Copy the data below word for word, starting with the line that contains "डॉ. हरमीत सिंह" and going on through the line that contains "re mortier.". Leave the pictures out of your answer.

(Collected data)
..........

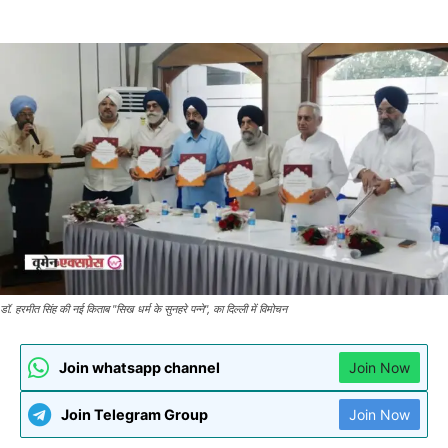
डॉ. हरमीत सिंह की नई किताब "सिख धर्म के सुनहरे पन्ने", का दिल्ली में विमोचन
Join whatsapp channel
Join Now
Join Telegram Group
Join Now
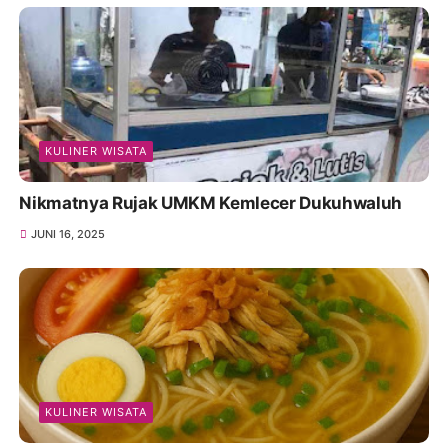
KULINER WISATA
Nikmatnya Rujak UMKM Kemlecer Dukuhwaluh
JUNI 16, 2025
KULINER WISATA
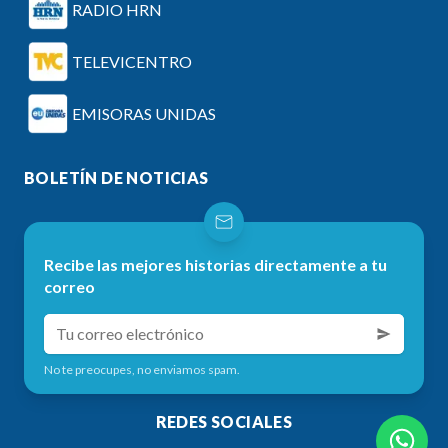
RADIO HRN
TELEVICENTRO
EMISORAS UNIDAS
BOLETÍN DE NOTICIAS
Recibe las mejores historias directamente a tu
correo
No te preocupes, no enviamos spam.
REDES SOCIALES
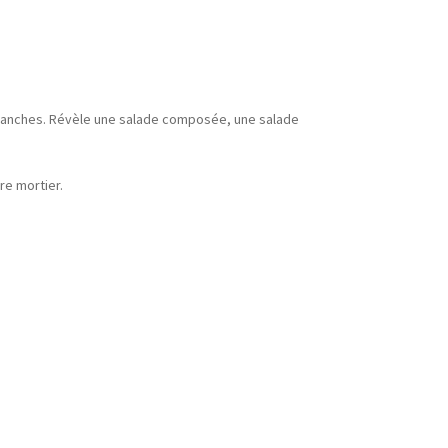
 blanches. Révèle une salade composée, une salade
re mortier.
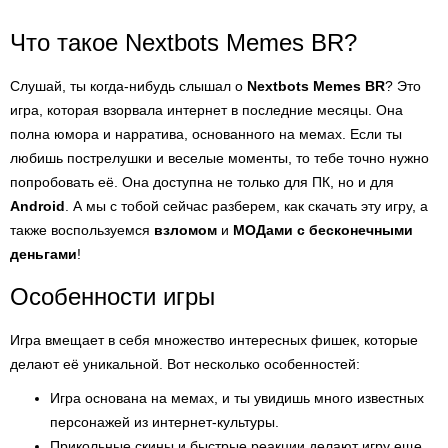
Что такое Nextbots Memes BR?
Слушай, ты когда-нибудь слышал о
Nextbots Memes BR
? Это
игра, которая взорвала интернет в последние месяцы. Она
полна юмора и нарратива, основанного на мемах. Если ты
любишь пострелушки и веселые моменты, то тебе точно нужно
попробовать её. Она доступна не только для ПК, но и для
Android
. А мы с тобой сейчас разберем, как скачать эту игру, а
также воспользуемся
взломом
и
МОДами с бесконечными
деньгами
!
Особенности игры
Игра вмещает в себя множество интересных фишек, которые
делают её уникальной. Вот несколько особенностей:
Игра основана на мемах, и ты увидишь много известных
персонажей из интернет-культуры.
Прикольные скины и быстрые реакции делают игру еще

..........

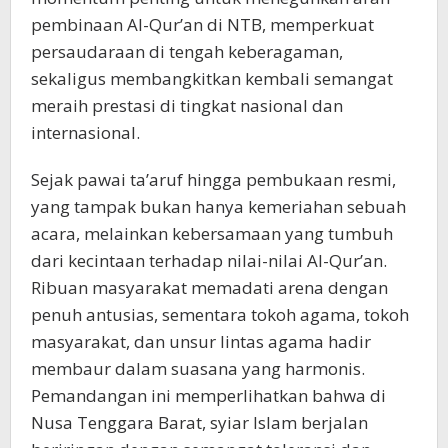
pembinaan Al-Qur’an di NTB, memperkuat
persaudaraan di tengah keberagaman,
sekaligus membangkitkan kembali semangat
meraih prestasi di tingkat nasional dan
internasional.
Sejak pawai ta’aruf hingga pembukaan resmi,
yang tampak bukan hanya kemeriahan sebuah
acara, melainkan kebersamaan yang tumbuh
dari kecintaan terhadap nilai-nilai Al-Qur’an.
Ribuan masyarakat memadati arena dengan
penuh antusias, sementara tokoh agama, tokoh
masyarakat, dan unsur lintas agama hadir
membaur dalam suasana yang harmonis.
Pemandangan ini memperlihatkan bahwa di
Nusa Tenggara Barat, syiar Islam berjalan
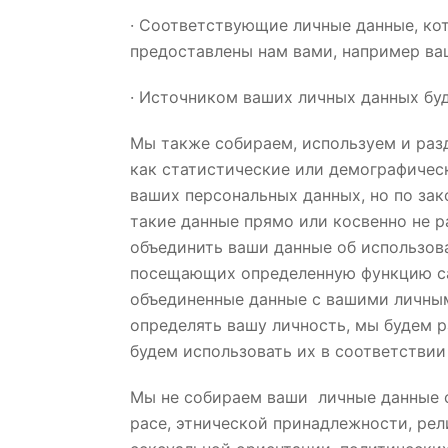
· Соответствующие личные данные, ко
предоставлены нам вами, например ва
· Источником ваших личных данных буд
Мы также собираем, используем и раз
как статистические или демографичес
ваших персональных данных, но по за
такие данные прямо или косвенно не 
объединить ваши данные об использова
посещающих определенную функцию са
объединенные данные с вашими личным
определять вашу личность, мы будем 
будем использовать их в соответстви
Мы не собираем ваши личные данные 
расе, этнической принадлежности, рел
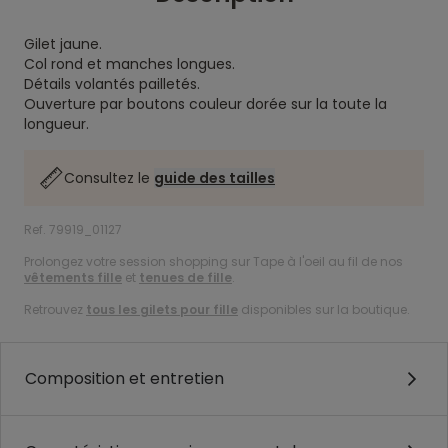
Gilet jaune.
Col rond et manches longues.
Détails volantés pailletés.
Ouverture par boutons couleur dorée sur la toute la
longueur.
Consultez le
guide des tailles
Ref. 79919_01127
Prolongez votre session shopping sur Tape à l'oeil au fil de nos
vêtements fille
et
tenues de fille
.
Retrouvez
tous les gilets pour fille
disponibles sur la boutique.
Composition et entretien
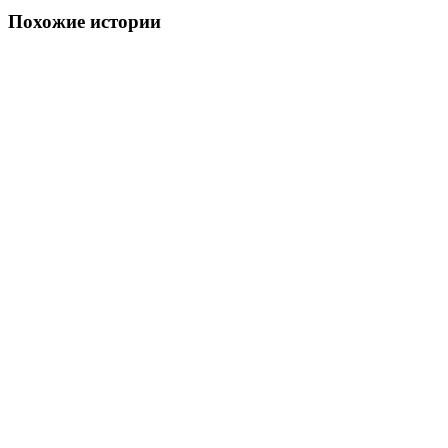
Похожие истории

..........

> **REPLY**:
डॉ. हरमीत सिंह की नई किताब "सिख धर्म के सुनहरे पन्ने", का दिल्ली में विमोचन
Join whatsapp channel
Join Now
Join Telegram Group
Join Now
KULINER WISATA
Nikmatnya Rujak UMKM Kemlecer Dukuhwaluh
JUNI 16, 2025
KULINER WISATA
RADIO HRN
TELEVICENTRO
EMISORAS UNIDAS
BOLETÍN DE NOTICIAS
Recibe las mejores historias directamente a tu
correo
No te preocupes, no enviamos spam.
REDES SOCIALES
 blanches. Révèle une salade composée, une salade
re mortier.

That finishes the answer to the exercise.